• **REQUIRED WORK**
Answer these from the passage below about a dying sister:
(a) What reason does it give for why she found it so hard to die?
(b) What does it call her weakness?
(c) What did she consider pompous, false, a waste?

• **PROVIDED PASSAGE**
BEGIN

Yet, despite all this, she found it very hard to die, very hard to let go.
Why? I have seen others, with less faith, let go much more easily. In my sister’s case, this was the difficulty: She was not afraid of God, of the after-life, or of the unknown. This was not the issue.
The reason she found it so hard to die was, quite simply, that she loved her life so deeply.
She thoroughly loved and enjoyed her life. Friends, work, family, good food, good weather, good chocolate (her weakness), these she basked in.
She wasn’t a particularly reflective person, but she wasn’t a moody one either. Her impatience was with those who gave life too much of a tragic or stoic twist. This she considered pompous, false, a waste.

END

Collected data:
BEGIN

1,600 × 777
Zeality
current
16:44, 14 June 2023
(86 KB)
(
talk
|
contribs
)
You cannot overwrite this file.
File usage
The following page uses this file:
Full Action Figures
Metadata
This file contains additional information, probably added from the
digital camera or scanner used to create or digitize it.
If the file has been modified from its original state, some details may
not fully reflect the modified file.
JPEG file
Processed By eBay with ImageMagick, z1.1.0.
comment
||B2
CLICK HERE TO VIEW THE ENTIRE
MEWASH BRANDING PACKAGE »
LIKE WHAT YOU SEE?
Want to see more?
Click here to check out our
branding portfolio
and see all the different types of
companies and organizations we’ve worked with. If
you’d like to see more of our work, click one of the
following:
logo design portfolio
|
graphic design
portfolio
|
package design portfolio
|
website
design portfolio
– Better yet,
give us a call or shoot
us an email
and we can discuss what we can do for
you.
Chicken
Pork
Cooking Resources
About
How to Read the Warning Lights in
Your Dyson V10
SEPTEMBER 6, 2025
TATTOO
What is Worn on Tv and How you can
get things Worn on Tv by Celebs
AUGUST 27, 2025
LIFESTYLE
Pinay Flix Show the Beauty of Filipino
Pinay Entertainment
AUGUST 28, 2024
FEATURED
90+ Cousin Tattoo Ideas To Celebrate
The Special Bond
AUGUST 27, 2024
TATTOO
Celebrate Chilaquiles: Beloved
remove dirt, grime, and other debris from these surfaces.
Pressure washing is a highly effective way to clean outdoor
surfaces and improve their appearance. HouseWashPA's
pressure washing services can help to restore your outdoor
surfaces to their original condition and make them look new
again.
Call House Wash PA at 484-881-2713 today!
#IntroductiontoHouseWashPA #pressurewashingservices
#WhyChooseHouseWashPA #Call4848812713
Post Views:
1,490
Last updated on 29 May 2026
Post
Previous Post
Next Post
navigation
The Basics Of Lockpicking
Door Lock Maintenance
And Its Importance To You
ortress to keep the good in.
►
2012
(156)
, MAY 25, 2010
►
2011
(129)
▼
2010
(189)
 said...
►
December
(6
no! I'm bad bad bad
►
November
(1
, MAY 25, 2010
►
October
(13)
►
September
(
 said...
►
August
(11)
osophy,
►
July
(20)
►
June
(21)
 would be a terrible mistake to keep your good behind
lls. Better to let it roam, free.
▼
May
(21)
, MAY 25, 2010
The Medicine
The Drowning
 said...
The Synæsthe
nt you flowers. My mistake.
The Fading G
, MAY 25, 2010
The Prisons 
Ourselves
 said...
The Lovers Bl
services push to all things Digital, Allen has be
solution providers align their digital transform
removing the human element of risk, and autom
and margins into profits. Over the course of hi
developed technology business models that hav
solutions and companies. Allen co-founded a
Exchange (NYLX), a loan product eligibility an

END
BEGIN

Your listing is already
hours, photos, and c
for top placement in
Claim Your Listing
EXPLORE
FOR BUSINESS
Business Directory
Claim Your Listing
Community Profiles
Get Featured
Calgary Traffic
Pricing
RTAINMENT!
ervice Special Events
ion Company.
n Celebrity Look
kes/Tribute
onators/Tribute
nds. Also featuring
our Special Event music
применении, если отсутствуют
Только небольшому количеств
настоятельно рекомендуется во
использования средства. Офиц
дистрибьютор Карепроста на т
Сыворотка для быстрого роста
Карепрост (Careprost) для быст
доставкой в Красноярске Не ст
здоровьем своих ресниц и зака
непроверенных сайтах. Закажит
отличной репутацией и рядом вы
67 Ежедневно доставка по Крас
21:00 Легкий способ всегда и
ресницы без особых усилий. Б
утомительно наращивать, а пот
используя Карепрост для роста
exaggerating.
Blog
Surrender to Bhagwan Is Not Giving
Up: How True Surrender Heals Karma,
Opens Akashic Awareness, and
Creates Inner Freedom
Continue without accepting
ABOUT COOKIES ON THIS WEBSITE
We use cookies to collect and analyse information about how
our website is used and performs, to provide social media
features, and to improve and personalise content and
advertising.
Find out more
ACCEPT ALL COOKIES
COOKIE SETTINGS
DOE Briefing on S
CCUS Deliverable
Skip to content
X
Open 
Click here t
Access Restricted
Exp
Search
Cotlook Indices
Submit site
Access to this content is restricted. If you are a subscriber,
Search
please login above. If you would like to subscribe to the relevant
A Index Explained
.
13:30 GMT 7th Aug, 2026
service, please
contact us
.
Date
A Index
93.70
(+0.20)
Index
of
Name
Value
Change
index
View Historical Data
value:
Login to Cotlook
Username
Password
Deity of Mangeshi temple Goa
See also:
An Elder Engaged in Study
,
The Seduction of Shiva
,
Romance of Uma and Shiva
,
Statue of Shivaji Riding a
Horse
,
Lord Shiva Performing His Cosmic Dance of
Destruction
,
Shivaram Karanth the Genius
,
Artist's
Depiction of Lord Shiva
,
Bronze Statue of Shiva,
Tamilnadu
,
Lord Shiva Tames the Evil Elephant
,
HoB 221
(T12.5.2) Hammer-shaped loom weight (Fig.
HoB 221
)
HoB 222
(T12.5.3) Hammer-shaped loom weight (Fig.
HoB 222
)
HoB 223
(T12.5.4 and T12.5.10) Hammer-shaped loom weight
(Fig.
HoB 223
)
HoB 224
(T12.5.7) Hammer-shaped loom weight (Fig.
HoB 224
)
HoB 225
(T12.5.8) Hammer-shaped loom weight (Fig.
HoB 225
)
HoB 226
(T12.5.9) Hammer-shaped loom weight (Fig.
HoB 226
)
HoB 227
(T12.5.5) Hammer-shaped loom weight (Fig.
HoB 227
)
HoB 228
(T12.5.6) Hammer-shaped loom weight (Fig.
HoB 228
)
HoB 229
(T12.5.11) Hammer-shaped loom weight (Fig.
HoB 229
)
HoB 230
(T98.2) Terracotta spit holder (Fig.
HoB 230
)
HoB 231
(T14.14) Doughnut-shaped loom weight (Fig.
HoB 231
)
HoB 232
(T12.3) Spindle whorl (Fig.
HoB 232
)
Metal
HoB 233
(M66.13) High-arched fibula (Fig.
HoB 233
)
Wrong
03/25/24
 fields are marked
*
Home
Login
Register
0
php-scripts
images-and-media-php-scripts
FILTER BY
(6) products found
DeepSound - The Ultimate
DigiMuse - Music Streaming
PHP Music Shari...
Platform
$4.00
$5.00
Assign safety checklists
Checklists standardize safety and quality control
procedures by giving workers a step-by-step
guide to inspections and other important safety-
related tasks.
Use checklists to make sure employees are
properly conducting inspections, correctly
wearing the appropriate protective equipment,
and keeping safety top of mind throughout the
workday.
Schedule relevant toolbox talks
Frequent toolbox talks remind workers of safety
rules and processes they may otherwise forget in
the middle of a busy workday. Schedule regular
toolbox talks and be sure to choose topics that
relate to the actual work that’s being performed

END

• **WRITTEN ANSWER**
(a) She loved her life so deeply.
(b) Good chocolate.
(c) Giving life too much of a tragic or stoic twist.